I was halfway through Jody Schroath’s sublimely entertaining piece on Havre de Grace, Md., in this issue [see "The Great Havre de Grace Culture Clash"] when it occurred to me that good old Blessed Harbour—good old Port Grace, good old Harbor of Mercy, aka Haven of Elegance/Forgiveness/Sangfroid—is one of the steadily diminishing number of Chesapeake towns I have not been to. Now that I’ve sat in this marvelous and enviable catbird seat for going on 18 years, I realized, the surprises are fewer and much further between.
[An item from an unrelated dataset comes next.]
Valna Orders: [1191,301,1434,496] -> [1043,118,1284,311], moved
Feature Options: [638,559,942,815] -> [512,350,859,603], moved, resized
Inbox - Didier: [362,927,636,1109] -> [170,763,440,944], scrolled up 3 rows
It made me want to grab the ol’ guitar and sing a Bay version of that Johnny Cash song: I’ve been everywhere, man / crossed the rivers fair, man / sailed the lightest air, man. . . .
I don’t mean any of this in a boastful way, of course; I say it with nothing but profound gratitude. How lucky am I that exploring the towns and rivers and creeks and gunkholes and waterfronts and history and culture and people and animals and traditions of the Chesapeake is my job? And did I mention that, more often than not, I get to do this by boat? Really. Think about it. Three people sitting at a bar, and the bartender asks, hey what do you folks each do for a living? “I sell insurance,” says one man. “I write computer software,” says the lady next to him. “I explore the Chesapeake Bay, mostly on a boat,” says I, “and then I write about it for thousands of people who also like to explore the Bay on their boats.”
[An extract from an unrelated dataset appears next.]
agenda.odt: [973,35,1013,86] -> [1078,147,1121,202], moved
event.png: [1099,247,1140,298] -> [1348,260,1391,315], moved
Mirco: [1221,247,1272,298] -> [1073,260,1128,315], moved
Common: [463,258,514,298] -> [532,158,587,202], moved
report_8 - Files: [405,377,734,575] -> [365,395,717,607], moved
I win, right? I totally win. In fact, I cannot think of job that mine would even tie with, much less lose to. . . . Wait a minute, I just though of one: professional pie taster. Okay, that would be a pretty close call, but other than that, nothing. Is the foregoing a scrupulously accurate description of my job? No, not really. Because, in fact, most of the time I ask other people to do the exploring. And then, with a lot of help, I package it all up and pass it on to you. But over the years I’ve set aside many of the good ones for myself—Oxford, Chestertown, Cape Charles, Norfolk, St. Michaels, Smith Island, Irvington, Shady Side, Kent Narrows, Tilghman Island, etc. So my thesis stands.
More important, I’ve identified another item yet to be checked off on my Chesapeake explorer’s bucket list. I’m a sucker for history and museums and art, all of which Havre de Grace has in spades: centuries of rich history, a decoy museum, a maritime museum, a canal museum, etc. And, according to Jody, there’s an excellent culinary experience there to pair with each attraction—not unlike pairing a good wine with a good meal. Great idea, isn’t it? Jody has such good ideas, and she says we should feel free to use it. I for one will not hesitate to do just that. Port Benediction, here I come!